Vertical integration can drive the growth of co-living

Co-founder and CEO at Balance Out Living discusses how vertical integration can drive the growth of co-living.

Zafar Bhunnoo, Balance Out Living discusses how vertical integration can drive the growth of co-living | BTR News
Zafar Bhunnoo, Balance Out Living discusses how vertical integration can drive the growth of co-living.

The pursuit of stable, steady and counter-cyclical income streams has supercharged the growth of operational real estate, with Build to Rent, co-living and PBSA becoming growing fixtures in portfolios from European and American investors across all risk profiles. 

By Zafar Bhunnoo, Co-Founder and Co-CEO, Balance Out Living

There are now 240,000 Build to Rent homes in the UK (pipeline included), while recent research from Savills claims that the co-living sector pipeline has reached 10% of that, approximately 12,000 of which are in London. The thoughtful amenity, community-oriented, and professionally managed model is firmly in the sights of renters and local authorities alike. 

Vertically integrated models have become well established in Build to Rent – the likes of Greystar, Quintain and the Apache Capital/Moda Living JV being some of the first to recognise their suitability, joined more recently by investment titans like Macquarie through their Goodstone Living platform.

In co-living vertical integration is less common, owing primarily to the fact that the planning journey isn’t the most straightforward, meaning the pipeline is much smaller and more fragmented than its Build to Rent cousin. We will be delivering our 1,900 homes – which accounts for around 16% of London’s co-living pipeline – through this model and see it as essential in ensuring the right capital, fully aligned with the proposition, is deployed towards the sector so its potential can be reached. 

Both Sarah (our co-founder) and I have had a lot of experience in co-living and the various verticals – and put it to successful use when we built out and stabilised portfolios with The Collective and Spaces. Doubling the number of units on an original planning consent, or doubling yields within four months through smart ops, tenant acquisitions and NOI spikes are a few examples of this in action.

Across all asset classes vertical integration is about generating value at each stage of the asset lifecycle – where performance is enhanced and optimised, and risk managed and reduced by ensuring there is a cohesive end to end vision that all stakeholders along that lifecycle are fully bought into. 

With a clear vision communicated, the management team can leverage relationships and secure buy-ins with key external partners and stakeholders at the various stages – from site-finding through to acquisition, planning, design, build, operations, stabilisation and exit.

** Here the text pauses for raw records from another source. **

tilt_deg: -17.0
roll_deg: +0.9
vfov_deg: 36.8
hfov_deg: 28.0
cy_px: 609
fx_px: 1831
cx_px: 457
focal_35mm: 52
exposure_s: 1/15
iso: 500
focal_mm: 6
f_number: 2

Decisions at the outset of the journey are made with cognisance of every milestone.

This is appealing to investors because it creates alignment and demonstrates a clear pathway to deploying capital sensibly, efficiently and effectively. The framework can be replicated and iterated which creates economies of scale and further aligned interest with all partners right across the value chain. Ultimately this optimises capital utilisation, market awareness and derives the highest possible asset value. 

Greater control over spending, and the ability to adapt op-ex and cap-ex plans at pace is a significant benefit and particularly attractive against the current economic backdrop. Vertically integrated businesses are by no means shielded from the macroeconomic headwinds that loom large, but the added flexibility and speed at which they can move arguably act as further lines of defence. 

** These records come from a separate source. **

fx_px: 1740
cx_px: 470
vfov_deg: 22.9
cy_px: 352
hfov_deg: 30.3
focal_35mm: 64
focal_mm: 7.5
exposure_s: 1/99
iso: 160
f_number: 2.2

Getting schemes off the ground and leased up as quickly as possible will prove to LA’s there is demand, longevity and credibility for co-living, and give core investors access to stabilised assets – both will be crucial to the growth of the sector and ensure cheaper and longer-term finance becomes available. 

Conveying the brand is another area that benefits from vertical integration, and a further illustration of where residential can learn from its commercial counterparts. Operational resi for rent is at the intersection of residential and hotels, where clear and recognisable identities need to be created on a conceptual level. People are becoming increasingly conscientious of who they consume with, their experience with them, and whether there is alignment with their own value system. These are ingredients for ensuring customers come back to the brand.

What it means to be a Balance Out Living, or a Moda, Fizzy, or Tipi – examples of strong brands – needs to be considered from day one and throughout the lifecycle from there on in. Working under one vision is the best way to achieve this, with more efficient lines of communication, deeper cultural synergy and a more homogenous unit in place.

There is no doubting the demand for co-living and its place in our national housing mix as economic, demographic and structural factors converge. The next phase of its growth rests upon development partners being able to secure large capital commitments from investors, and I have no doubt that an end-to-end model that optimises costs in an era of high ones, and creates additional value in a sector that already operates on tight margins, will be the key to unlocking this.